Plasticity allows for habituation, and possibly a lower (or higher) perception of the tinnitus, as it involves the nucleus accumbens and the auditory cortex, but it has nothing to do with the actual cause of tinnitus, in fact what is defined as plasticity is nothing more than a deregulation of multiple receptors (most likely dopamine related receptors) within the nucleus accumbens which processes repetitive sounds (which eventually leads to habituation), which is a natural process that occurs in most (but not all, for unknown reason) brains and takes at the very least 6 months of residual chronic exposure to a specific noise.
Actually, it's a bit more complicated than that. Plasticity, in abstract, it simply the ability for the brain to "reconfigure itself", ie neuronal topology. It happens all the time as we live through life. That's how learning happens.
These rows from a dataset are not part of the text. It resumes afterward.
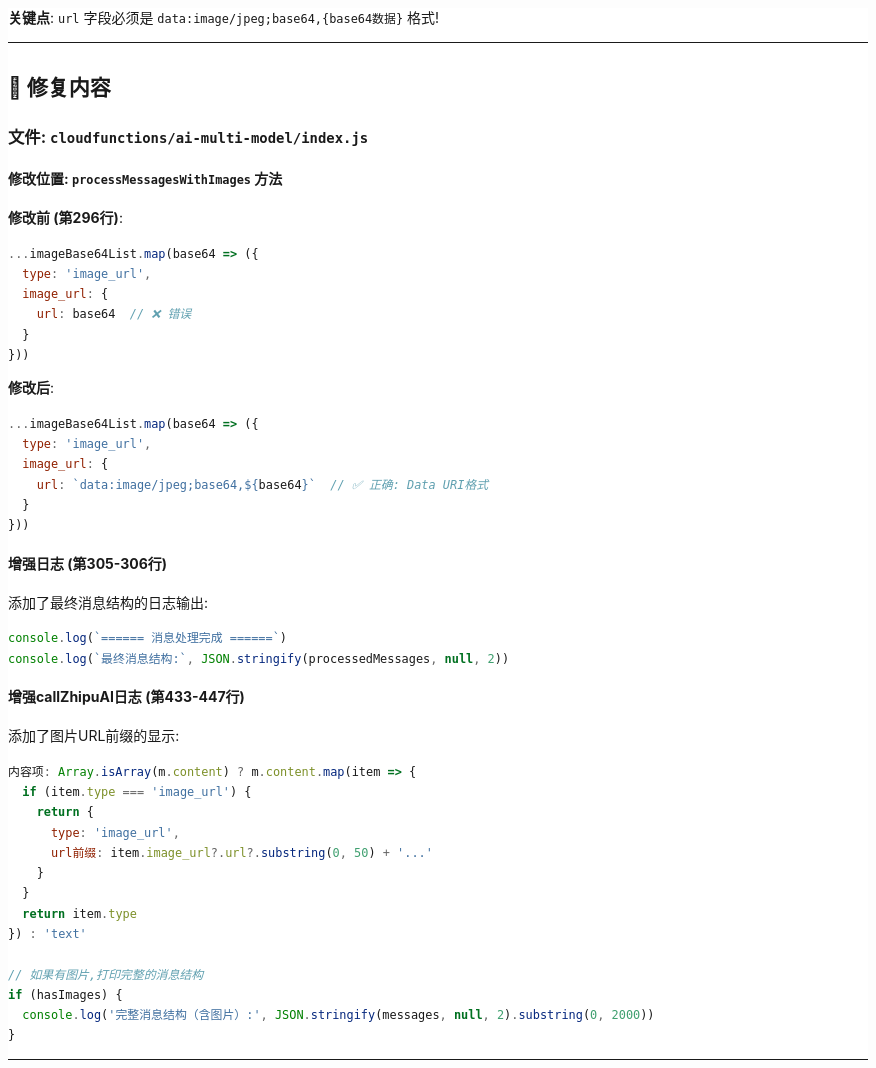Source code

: **关键点**: `url` 字段必须是 `data:image/jpeg;base64,{base64数据}` 格式!

---

## 🔧 修复内容

### 文件: `cloudfunctions/ai-multi-model/index.js`

#### 修改位置: `processMessagesWithImages` 方法

**修改前 (第296行)**:
```javascript
...imageBase64List.map(base64 => ({
  type: 'image_url',
  image_url: {
    url: base64  // ❌ 错误
  }
}))
```

**修改后**:
```javascript
...imageBase64List.map(base64 => ({
  type: 'image_url',
  image_url: {
    url: `data:image/jpeg;base64,${base64}`  // ✅ 正确: Data URI格式
  }
}))
```

#### 增强日志 (第305-306行)

添加了最终消息结构的日志输出:
```javascript
console.log(`====== 消息处理完成 ======`)
console.log(`最终消息结构:`, JSON.stringify(processedMessages, null, 2))
```

#### 增强callZhipuAI日志 (第433-447行)

添加了图片URL前缀的显示:
```javascript
内容项: Array.isArray(m.content) ? m.content.map(item => {
  if (item.type === 'image_url') {
    return {
      type: 'image_url',
      url前缀: item.image_url?.url?.substring(0, 50) + '...'
    }
  }
  return item.type
}) : 'text'

// 如果有图片,打印完整的消息结构
if (hasImages) {
  console.log('完整消息结构（含图片）:', JSON.stringify(messages, null, 2).substring(0, 2000))
}
```

---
The problem is that if you have hearing loss, the brain reorganizes itself "the wrong way". That's why it's called maladaptive plasticity. It thinks it's doing the right thing by allocating more "neuronal paths" to try and "crank up the volume" where you can't hear, but the outcome from that is worse than its cause, as you end up only amplifying noise rather than a useful signal. That is the genesis of Tinnitus in this particular case (there are other mechanisms for other root causes, such as otosclerosis).
Many studies have established that, and that is why many treatments try to reverse this (they try to trigger plasticity in the other direction). Sound therapies such as notch/windowed white noise/ACRN work under this assumption. Bi-modal stimulation too, but uses a somatic pathway to try to accomplish the reversal.